Photo: Cité de la Musique et de la danse, Strasbourg
"You're studying what?!" : blog post by Colin Parsons
This question has haunted me for the past 5 years every since declaring to pursue degrees in Saxophone Performance and Biochemistry at Lawrence. Family and friends (and sometimes even I) are baffled as to why someone would pursue multiple “entirely unrelated” areas of study and see no apparent connection between the two. My trip to the 17th World Saxophone Congress provided me with the opportunity to meet a composer whose works aim to bridge the gap between the sciences and music. A work by Stephen Taylor, professor of composition-theory at the University of Illinois Urbana-Champaign, entitled “Indian Hedgehog” (named after a protein crucial in development) was premiered at the Congress and I was lucky enough to be in attendance. This particular work is a sonification of DNA and protein structures (turning DNA code into music). After the performance I was able to talk with Stephen and discuss how he used the DNA sequence for the gene along with the protein structure to create his piece. It was an incredibly rewarding experience to see Stephen’s face light up upon hearing that I share similar passions for music and biology.

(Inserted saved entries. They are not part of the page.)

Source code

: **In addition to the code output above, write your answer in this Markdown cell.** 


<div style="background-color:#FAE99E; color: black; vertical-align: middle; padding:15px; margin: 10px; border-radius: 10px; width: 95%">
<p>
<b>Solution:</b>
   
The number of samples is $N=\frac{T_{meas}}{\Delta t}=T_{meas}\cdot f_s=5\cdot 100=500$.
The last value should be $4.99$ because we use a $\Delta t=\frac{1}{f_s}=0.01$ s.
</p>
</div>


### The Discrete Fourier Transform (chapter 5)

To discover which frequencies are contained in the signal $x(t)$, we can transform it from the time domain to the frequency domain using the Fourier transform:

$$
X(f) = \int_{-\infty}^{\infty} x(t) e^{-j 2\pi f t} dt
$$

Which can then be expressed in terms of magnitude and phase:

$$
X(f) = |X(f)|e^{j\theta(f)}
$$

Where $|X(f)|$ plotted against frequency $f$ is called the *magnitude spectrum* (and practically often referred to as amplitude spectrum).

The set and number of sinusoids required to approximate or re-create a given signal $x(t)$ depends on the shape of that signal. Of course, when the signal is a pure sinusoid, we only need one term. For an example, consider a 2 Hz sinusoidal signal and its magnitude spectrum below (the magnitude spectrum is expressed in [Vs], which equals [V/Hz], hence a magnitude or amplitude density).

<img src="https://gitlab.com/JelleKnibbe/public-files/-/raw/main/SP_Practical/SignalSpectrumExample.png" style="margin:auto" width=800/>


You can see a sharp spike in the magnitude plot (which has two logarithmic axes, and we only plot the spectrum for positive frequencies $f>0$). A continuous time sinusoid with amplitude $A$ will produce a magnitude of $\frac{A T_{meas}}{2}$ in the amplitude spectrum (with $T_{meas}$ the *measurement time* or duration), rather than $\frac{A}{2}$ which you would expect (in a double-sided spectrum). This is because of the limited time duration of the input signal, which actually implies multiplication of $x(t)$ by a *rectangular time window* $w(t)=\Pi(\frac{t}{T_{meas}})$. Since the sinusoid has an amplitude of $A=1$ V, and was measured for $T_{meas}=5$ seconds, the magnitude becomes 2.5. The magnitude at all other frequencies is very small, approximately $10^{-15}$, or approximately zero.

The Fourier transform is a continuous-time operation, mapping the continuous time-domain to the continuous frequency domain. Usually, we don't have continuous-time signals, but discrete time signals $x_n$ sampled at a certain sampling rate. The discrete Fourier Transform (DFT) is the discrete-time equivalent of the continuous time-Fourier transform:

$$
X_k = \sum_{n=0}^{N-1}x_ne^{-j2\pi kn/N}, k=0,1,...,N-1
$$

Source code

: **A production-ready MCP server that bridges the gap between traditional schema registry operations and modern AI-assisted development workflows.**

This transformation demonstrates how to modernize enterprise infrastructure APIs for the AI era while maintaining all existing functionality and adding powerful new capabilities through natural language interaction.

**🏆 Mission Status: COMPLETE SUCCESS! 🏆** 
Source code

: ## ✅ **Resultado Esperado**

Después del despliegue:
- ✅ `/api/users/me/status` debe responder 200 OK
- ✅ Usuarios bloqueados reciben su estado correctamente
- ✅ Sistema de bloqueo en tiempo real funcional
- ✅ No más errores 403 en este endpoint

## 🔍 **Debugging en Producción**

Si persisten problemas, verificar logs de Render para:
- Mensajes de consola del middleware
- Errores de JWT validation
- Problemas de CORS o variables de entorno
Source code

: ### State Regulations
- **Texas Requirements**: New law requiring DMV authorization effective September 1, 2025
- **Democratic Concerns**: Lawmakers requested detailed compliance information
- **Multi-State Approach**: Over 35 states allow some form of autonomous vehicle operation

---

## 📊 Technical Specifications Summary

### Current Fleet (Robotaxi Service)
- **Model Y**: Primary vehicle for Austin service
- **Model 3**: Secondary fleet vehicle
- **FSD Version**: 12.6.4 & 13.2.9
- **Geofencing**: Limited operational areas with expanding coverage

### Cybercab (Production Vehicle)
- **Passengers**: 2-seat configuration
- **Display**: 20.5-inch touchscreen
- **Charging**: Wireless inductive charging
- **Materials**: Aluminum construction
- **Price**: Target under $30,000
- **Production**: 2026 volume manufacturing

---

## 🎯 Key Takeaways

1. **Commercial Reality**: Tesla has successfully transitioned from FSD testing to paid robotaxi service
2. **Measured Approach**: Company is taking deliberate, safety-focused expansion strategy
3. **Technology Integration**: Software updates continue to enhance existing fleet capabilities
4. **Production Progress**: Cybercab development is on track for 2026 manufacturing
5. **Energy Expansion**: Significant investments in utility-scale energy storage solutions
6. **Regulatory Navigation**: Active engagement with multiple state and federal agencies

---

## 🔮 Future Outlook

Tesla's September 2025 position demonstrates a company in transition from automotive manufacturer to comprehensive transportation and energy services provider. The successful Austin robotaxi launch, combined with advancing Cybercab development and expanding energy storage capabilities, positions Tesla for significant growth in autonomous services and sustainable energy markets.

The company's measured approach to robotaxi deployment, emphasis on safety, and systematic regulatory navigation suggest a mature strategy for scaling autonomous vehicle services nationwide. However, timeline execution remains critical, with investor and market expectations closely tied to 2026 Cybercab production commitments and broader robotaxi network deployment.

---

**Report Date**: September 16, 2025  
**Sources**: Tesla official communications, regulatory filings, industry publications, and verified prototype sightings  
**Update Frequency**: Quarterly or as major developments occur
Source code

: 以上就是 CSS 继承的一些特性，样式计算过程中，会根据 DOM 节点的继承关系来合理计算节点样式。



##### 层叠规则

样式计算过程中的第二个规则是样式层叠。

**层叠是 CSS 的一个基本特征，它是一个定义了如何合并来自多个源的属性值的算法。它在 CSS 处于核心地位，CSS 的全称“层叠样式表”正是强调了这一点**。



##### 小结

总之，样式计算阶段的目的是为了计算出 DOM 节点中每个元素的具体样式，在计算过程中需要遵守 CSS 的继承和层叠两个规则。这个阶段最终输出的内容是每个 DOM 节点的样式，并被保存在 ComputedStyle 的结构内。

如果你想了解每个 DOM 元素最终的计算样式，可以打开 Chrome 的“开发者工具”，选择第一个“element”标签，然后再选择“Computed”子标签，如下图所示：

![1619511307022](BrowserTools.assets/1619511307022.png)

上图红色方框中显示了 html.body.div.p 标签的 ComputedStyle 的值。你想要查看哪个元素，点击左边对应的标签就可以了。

Photo: Rehearsal in Strasbourg
Photo: At World Saxophone Congress
Studying in Paris: blog post by Garrett Evans
Following the World Saxophone Congress in Strasbourg, I traveled to Paris to study with Lucie Robert, composer of many works for the saxophone. My work with Madame Robert was an interesting, exciting, and rewarding experience. When I arrived at Lucie Robert's apartment, we began working on Tourbillons in her studio. Her studio is a soundproofed box in her apartment and - as Paris had been unusually hot for the past week - the room was sweltering. Tourbillons is not a breeze, either, so my sweat levels were venturing into uncharted territory. Madame Robert's English was rocky (which is okay because my French is essentially non-existent), so a lot of her comments were given as demonstrations rather than put into words. For example, when she wanted to draw my attention to a desired affect in a phrase, she would simply say, "No, like this," or "Listen!" and sing it. This was a great way for us to bridge the language barrier. However, the language barrier was more challenging when working on my compositions. I brought to her an art song and a piano trio, both of which I'd composed last year. Her comments included phrases such as "I like this part; this is good," and "This is not very interesting." Since this approach to pedagogy is not uncommon in European conservatories, I was expecting such comments. Perhaps the most interesting comment she gave me was a reason that she didn't like a section of one of my pieces: "It is very harmonic." I'm still not sure what she meant, but I'll be sure to meditate on it as I go forward in my composing. I think the greatest thing I got out of working with Madame Robert on my compositions was that - as a listener - she got the most out of the sections with which I was most comfortable as the composer. So, as I continue composing, I can leave nothing in my pieces about which I'm hesitant. In working with Madame Robert, I learned a lot about her music and a lot about my music, too.
Photo: Garrett Evans and Lucie Robert
June, 2015: One new ensemble; 4 new pieces
Slipstream, a new ensemble comprising saxophonist Joe Connor, guitarist Ilan Blanck, percussionist Dan Reifsteck, and pianist Matt Blair, presented its first full concert of works composed for the ensemble: Light and Shade by David Werfelmann, Slipstream by John Mayrose, for I believed in the existence of ... by JP Merz, and leaf by Patrick Marshke.